The executive branch has not enforced existing law. Between President Reagan giving amnesty to approximately 3 million individuals in 1986 and President Obama's Deferred Action for Childhood Arrivals in 2012, the undocumented population in the U.S. has increased to between 12 and 20 million. History clearly shows that amnesties and executive orders rewarding those breaking the law encourages more illegal immigration. 

Congress has also passed laws that encourage illegal immigration. Congress has set quotas on work visas. For those that overstay visas, Congress has set onerous readmission bars encouraging many to remain in the U.S. illegally and hope for an amnesty or, more recently, executive orders, rather than leave and wait out a 3 to 10-year readmission ban. 

Because Congress has passed such laws, many chose to work without visas in the U.S. knowing that the executive branch does not enforce the law.

These problems do not mean we need to throw out the current immigration system and start over. We should, however, stop relying on amnesties and executive orders to fix the situation, as doing so not only encourages more illegal immigration but also discourages those playing by the rules.

It is blatantly unfair when people breaking the law are better off than those playing by the rules. One example of such unfairness is that some beneficiaries of the President's executive orders receive Employment Authorization Documents allowing them to work in the U.S., whereas many who have never violated our immigration laws cannot obtain work visas because of quotas.  

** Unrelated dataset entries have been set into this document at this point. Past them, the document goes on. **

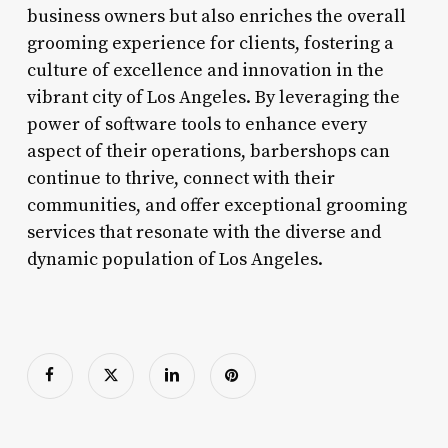
business owners but also enriches the overall
grooming experience for clients, fostering a
culture of excellence and innovation in the
vibrant city of Los Angeles. By leveraging the
power of software tools to enhance every
aspect of their operations, barbershops can
continue to thrive, connect with their
communities, and offer exceptional grooming
services that resonate with the diverse and
dynamic population of Los Angeles.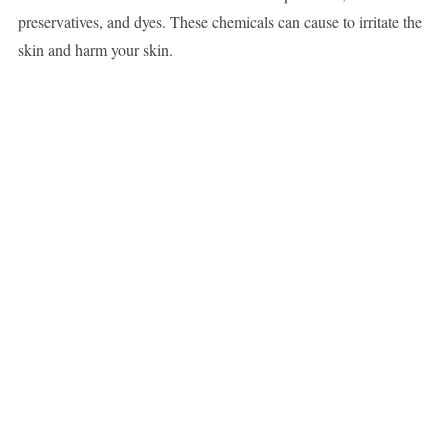
preservatives, and dyes. These chemicals can cause to irritate the
skin and harm your skin.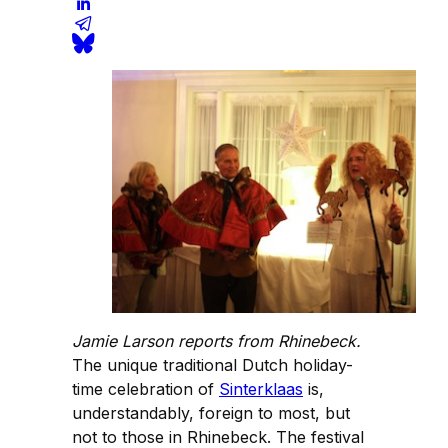
Jamie Larson reports from Rhinebeck.
The unique traditional Dutch holiday-
time celebration of
Sinterklaas
is,
understandably, foreign to most, but
not to those in Rhinebeck. The festival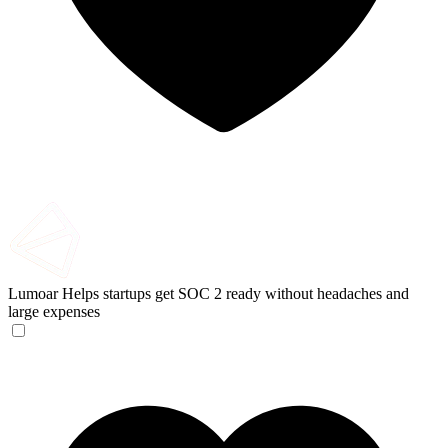
Lumoar
Helps startups get SOC 2 ready without headaches and
large expenses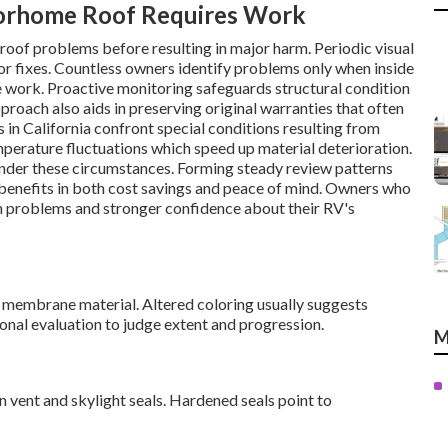
torhome Roof Requires Work
roof problems before resulting in major harm. Periodic visual
or fixes. Countless owners identify problems only when inside
 work. Proactive monitoring safeguards structural condition
roach also aids in preserving original warranties that often
 California confront special conditions resulting from
emperature fluctuations which speed up material deterioration.
nder these circumstances. Forming steady review patterns
 benefits in both cost savings and peace of mind. Owners who
n problems and stronger confidence about their RV's
e membrane material. Altered coloring usually suggests
nal evaluation to judge extent and progression.
M
in vent and skylight seals. Hardened seals point to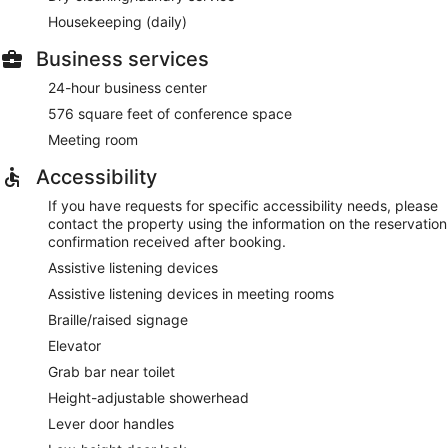
Housekeeping (daily)
Business services
24-hour business center
576 square feet of conference space
Meeting room
Accessibility
If you have requests for specific accessibility needs, please
contact the property using the information on the reservation
confirmation received after booking.
Assistive listening devices
Assistive listening devices in meeting rooms
Braille/raised signage
Elevator
Grab bar near toilet
Height-adjustable showerhead
Lever door handles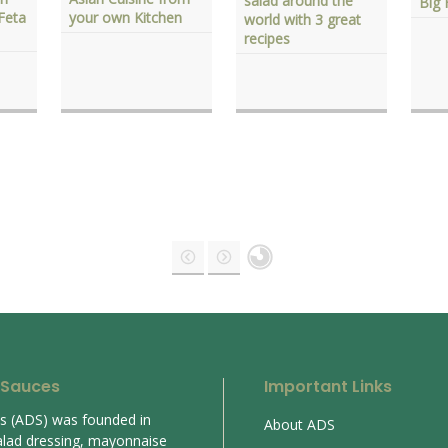
salad around the
Big 
Feta
your own Kitchen
world with 3 great
recipes
 Sauces
Important Links
es (ADS) was founded in
About ADS
alad dressing, mayonnaise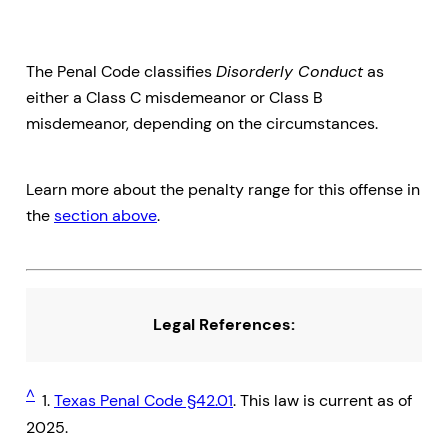
The Penal Code classifies
Disorderly Conduct
as
either a Class C misdemeanor or Class B
misdemeanor, depending on the circumstances.
Learn more about the penalty range for this offense in
the
section above
.
Legal References:
^
1.
Texas Penal Code §42.01
. This law is current as of
2025.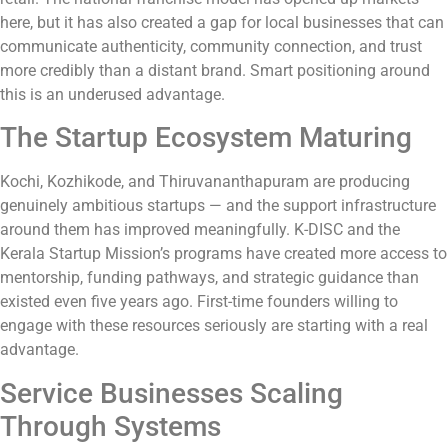
here, but it has also created a gap for local businesses that can
communicate authenticity, community connection, and trust
more credibly than a distant brand. Smart positioning around
this is an underused advantage.
The Startup Ecosystem Maturing
Kochi, Kozhikode, and Thiruvananthapuram are producing
genuinely ambitious startups — and the support infrastructure
around them has improved meaningfully. K-DISC and the
Kerala Startup Mission’s programs have created more access to
mentorship, funding pathways, and strategic guidance than
existed even five years ago. First-time founders willing to
engage with these resources seriously are starting with a real
advantage.
Service Businesses Scaling
Through Systems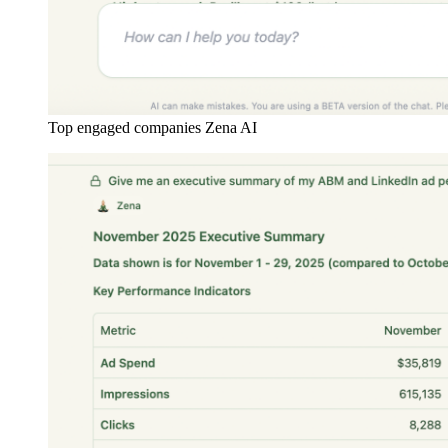
Top engaged companies Zena AI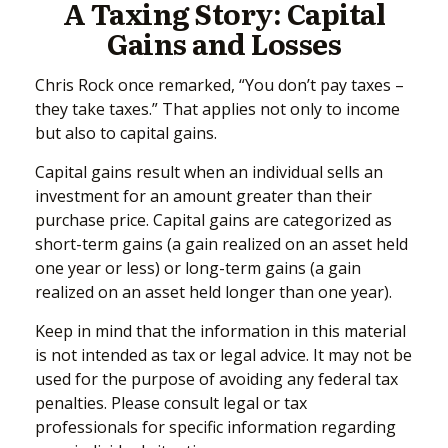
A Taxing Story: Capital
Gains and Losses
Chris Rock once remarked, “You don’t pay taxes –
they take taxes.” That applies not only to income
but also to capital gains.
Capital gains result when an individual sells an
investment for an amount greater than their
purchase price. Capital gains are categorized as
short-term gains (a gain realized on an asset held
one year or less) or long-term gains (a gain
realized on an asset held longer than one year).
Keep in mind that the information in this material
is not intended as tax or legal advice. It may not be
used for the purpose of avoiding any federal tax
penalties. Please consult legal or tax
professionals for specific information regarding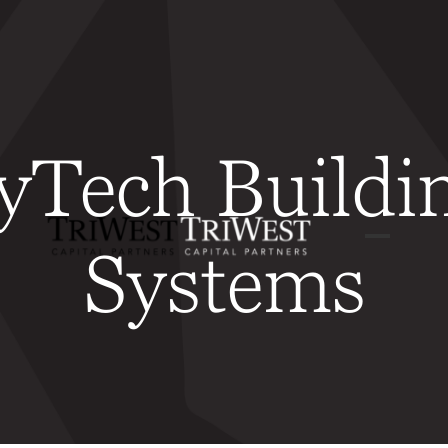
yTech Buildi
Systems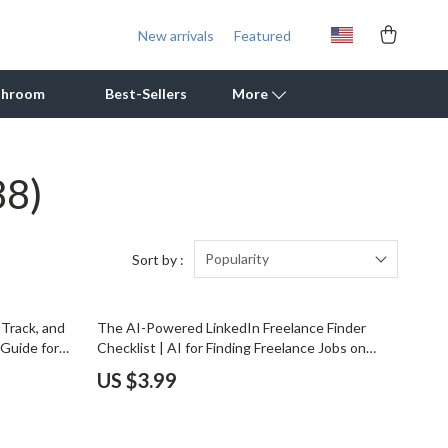
New arrivals
Featured
throom
Best-Sellers
More
88)
Outdoor Cooking Supplies
Outdoor Furniture
Storage Sheds
Popularity
Sort by :
Tents & Hardtops
 Track, and
The AI-Powered LinkedIn Freelance Finder
Personal Growth
Guide for
Checklist | AI for Finding Freelance Jobs on
ning Digital
LinkedIn | Digital Checklist for Freelancers
Learning & Skill Growth
US $3.99
Mental Calm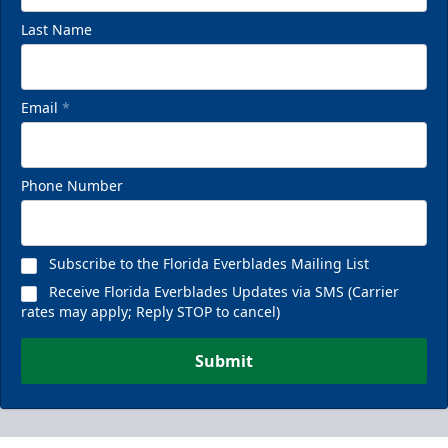
Last Name
Email
*
Phone Number
Subscribe to the Florida Everblades Mailing List
Receive Florida Everblades Updates via SMS (Carrier
rates may apply; Reply STOP to cancel)
Submit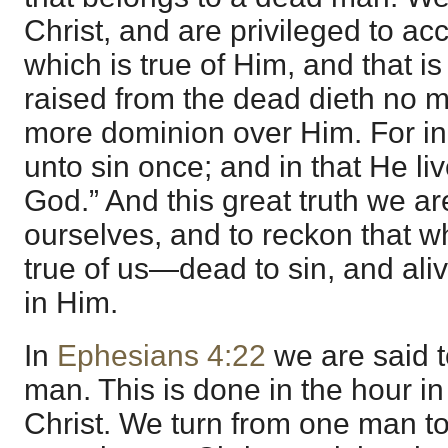
Christ, and are privileged to acc
which is true of Him, and that is
raised from the dead dieth no 
more dominion over Him. For in
unto sin once; and in that He liv
God.” And this great truth we ar
ourselves, and to reckon that wh
true of us—dead to sin, and aliv
in Him.
In
Ephesians 4:22
we are said t
man. This is done in the hour in
Christ. We turn from one man to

How can our immigration system be fixed? Congress must eliminate work visa quotas and the bars to readmission for unlawful presence. Those who accrue unlawful presence should pay fines on a scale commensurate with the amount of time they have been out of status. Furthermore, after obtaining visas, all must follow the same path to green cards and citizenship behind those already following the legal process. Rewarding those breaking the law with green cards or citizenship without having to pay penalties and obtain proper visas is unfair to those  playing by the rules.

These long-term fixes will allow more people to obtain work visas and discourage illegal immigration. Surely they would be more palatable to politicians on both sides of the aisle than lengthy, drawn-out debates on comprehensive immigration reform.

The problem of undocumented workers will not go away while the president issues executive orders with no long-term validity and Congress conducts endless debates. What is needed is a reality check that sees the system as flawed but not irreparably damaged — and the will by Congress to make the necessary long-term fixes allowing and encouraging people to live and work legally in the U.S.

Jacob T. Muklewicz is an immigration attorney based in Salt Lake City who represents a range of technology companies and medical service providers based or operating in Silicon Valley. He wrote this for this newspaper.